Friday, January 25, 2008

First day of real teaching

Yesterday was my first full morning in my Elementary School class. I arrived at 7:30, and found out that I would be teaching a small group for Literacy block. I spent the 30 minutes with the teacher figuring out exactly what I would be doing with the kids, and looking over the materials. The schedule that the class has while I'm there is Short morning activity as they enter the class, Literacy block, meeting, then Math. It works out well because I'm supposed to do projects in both Literacy and Math for my education classes so I will have scheduled class time (I hope) to get my work done. 

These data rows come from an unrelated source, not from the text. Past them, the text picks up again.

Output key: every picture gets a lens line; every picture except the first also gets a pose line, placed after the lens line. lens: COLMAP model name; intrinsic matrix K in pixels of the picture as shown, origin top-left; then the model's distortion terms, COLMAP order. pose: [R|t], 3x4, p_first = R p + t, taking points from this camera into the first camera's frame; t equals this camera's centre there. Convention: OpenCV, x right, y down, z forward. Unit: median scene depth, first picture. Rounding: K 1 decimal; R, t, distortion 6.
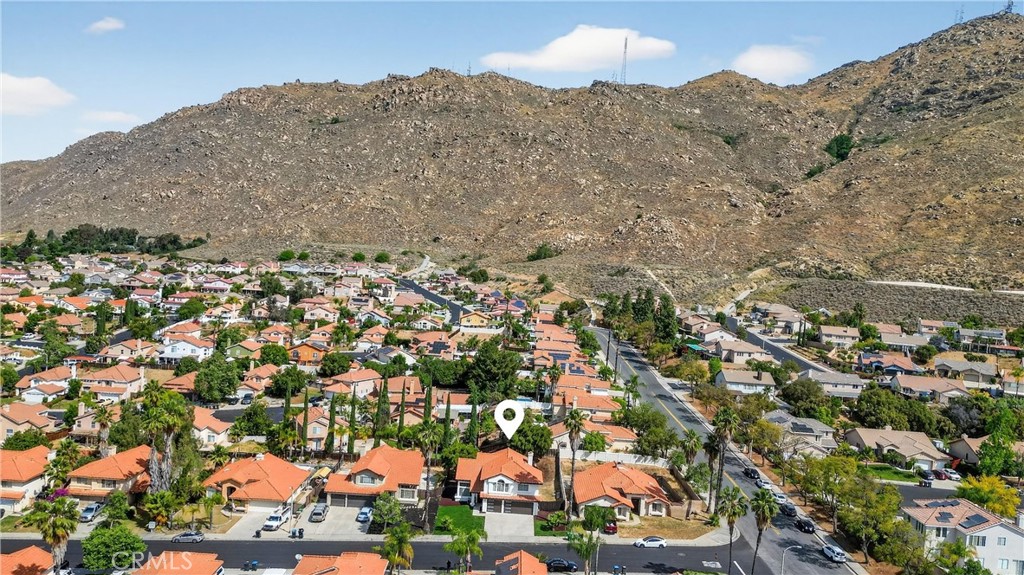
lens RADIAL K [[706.2, 0, 512.0], [0, 706.2, 287.5], [0, 0, 1]] dist [0.038840, -0.001680]
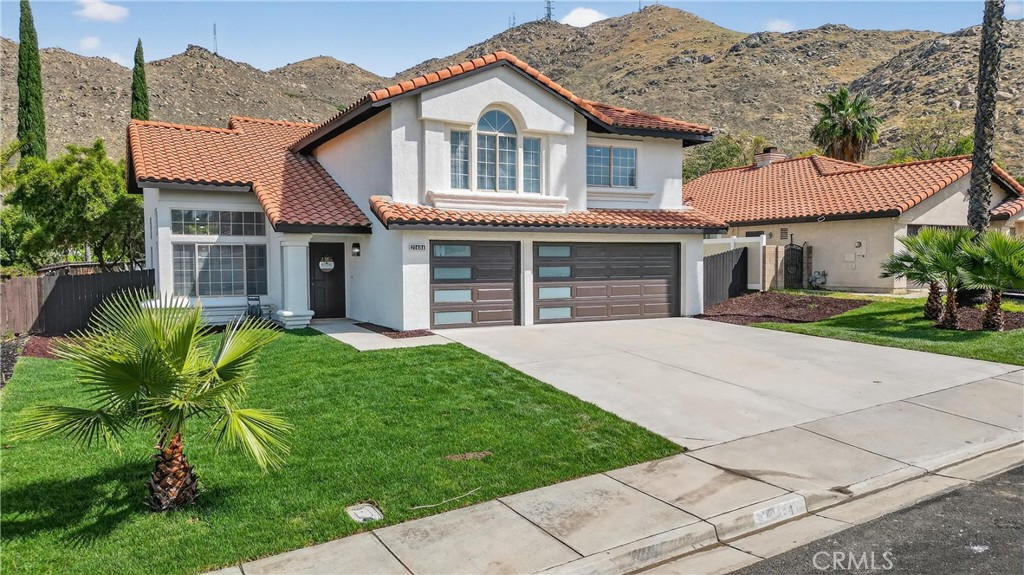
lens RADIAL K [[706.2, 0, 512.0], [0, 706.2, 287.5], [0, 0, 1]] dist [0.038840, -0.001680]
pose [[0.876727, -0.095600, 0.471392, -0.087410], [0.071628, 0.995071, 0.068585, 0.299103], [-0.475625, -0.026366, 0.879253, 0.864907]]
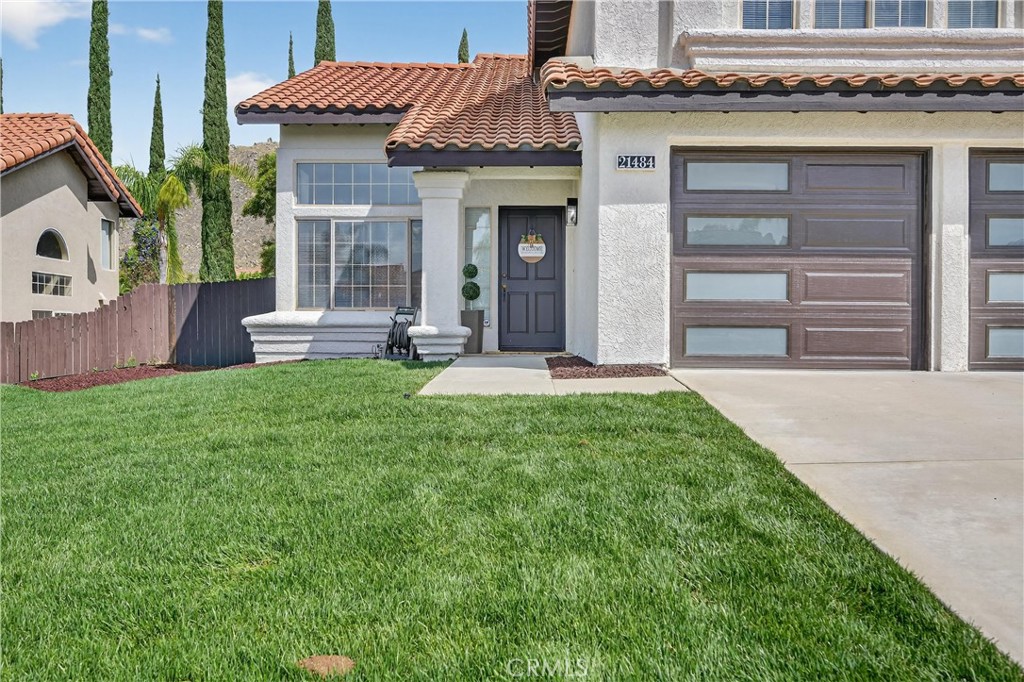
lens RADIAL K [[862.8, 0, 512.0], [0, 862.8, 341.0], [0, 0, 1]] dist [-0.007036, -0.007689]
pose [[0.997165, -0.071539, -0.023311, -0.047082], [0.071796, 0.997365, 0.010384, 0.312155], [0.022506, -0.012028, 0.999674, 0.926510]]
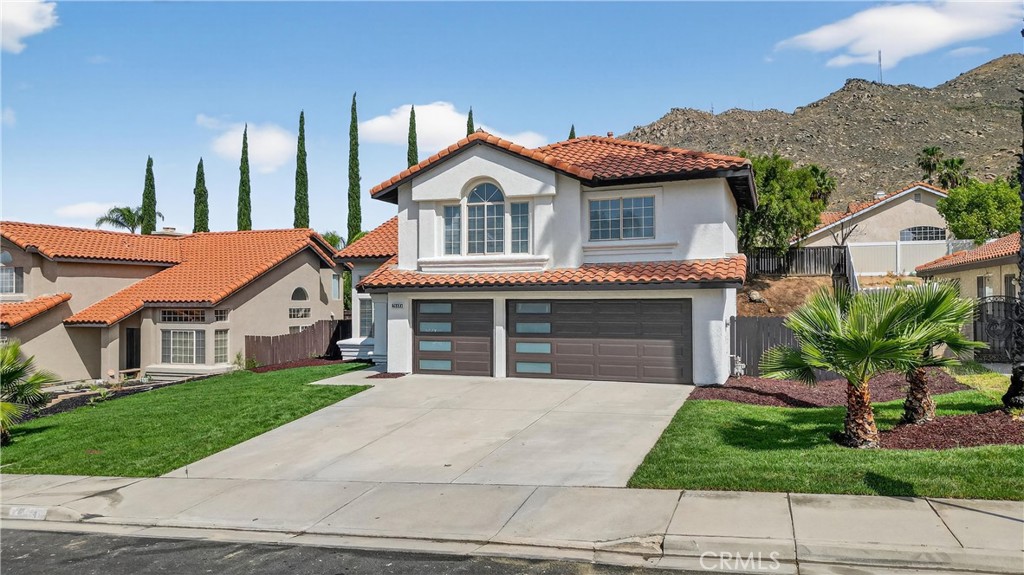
lens RADIAL K [[706.2, 0, 512.0], [0, 706.2, 287.5], [0, 0, 1]] dist [0.038840, -0.001680]
pose [[0.937186, -0.083806, -0.338613, 0.046170], [0.074236, 0.996392, -0.041142, 0.304092], [0.340839, 0.013420, 0.940026, 0.843534]]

Anywho, the kids start entering the classroom and take off their winter clothes, put their things in their cubbies and slowly get started with the morning activity. The morning activity was to organize some sea creatures into 2 groups, individually, they got to pick what 2 groups they were organized into. While I knew what the activity was, I wasn't sure how much I was supposed to correct the kids, or influence them in deciding if a sea creature really belonged in that group. Teaching in another teacher's classroom is difficult; what you decide is the right way to teach, might not be the same. After this activity, we started in with Literacy block. I had the children start of reading individually a short story that they had just read the previous day. I learned a lot about them as individuals, just by watching them read. Some skipped pages and then insisted that they had read each one, some would copy what others were reading out-loud as the 'read' their own page, even though the other child was on a different page, and some were really confident and determined to finish reading the story. 
A lot of the time was spent trying to show the kids that they couldn't walk all over me, I was in charge, and trying to make sure I stayed positive and light. I think the teacher thinks that I was capable enough because all ready she asked me to plan out the next lesson for my Literacy group! It's exciting, and a little nerve-wracking. I'm the only one in my student-teaching class that has started making lesson plans, and most of them say that my teacher must be really tough, but I think that she thinks that the best way to learn how to teach is by teaching. 
When I taught at the Middle School the kids called me Ms Stinson. I felt so old! I'm so happy that the teacher has the kids in my El. School call me Miss Amaryah. The kids learned how to say it faster than the teacher did I think. After practicing my name a few times when I first came in, the teacher decided to write my name phonetically on the board (up in a corner) so she would know how to say it.